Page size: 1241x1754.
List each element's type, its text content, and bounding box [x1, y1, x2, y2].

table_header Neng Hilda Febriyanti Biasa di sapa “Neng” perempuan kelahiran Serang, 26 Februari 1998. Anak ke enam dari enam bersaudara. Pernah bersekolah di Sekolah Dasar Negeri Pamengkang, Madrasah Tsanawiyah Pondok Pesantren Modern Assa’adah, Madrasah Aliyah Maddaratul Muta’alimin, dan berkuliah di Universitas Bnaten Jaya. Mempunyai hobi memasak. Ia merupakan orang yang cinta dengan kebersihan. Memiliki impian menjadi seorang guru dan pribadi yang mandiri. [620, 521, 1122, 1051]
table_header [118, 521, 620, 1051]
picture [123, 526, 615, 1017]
■ ■ ■ ■
## GIVEN PROBLEM
Write out the listing above line for line, keeping every word, number and mark unchanged.

## OUTPUT BELOW
Page size: 1241x1754.
List each element's type, its text content, and bounding box [x1, y1, x2, y2].

table_header Neng Hilda Febriyanti Biasa di sapa “Neng” perempuan kelahiran Serang, 26 Februari 1998. Anak ke enam dari enam bersaudara. Pernah bersekolah di Sekolah Dasar Negeri Pamengkang, Madrasah Tsanawiyah Pondok Pesantren Modern Assa’adah, Madrasah Aliyah Maddaratul Muta’alimin, dan berkuliah di Universitas Bnaten Jaya. Mempunyai hobi memasak. Ia merupakan orang yang cinta dengan kebersihan. Memiliki impian menjadi seorang guru dan pribadi yang mandiri. [620, 521, 1122, 1051]
table_header [118, 521, 620, 1051]
picture [123, 526, 615, 1017]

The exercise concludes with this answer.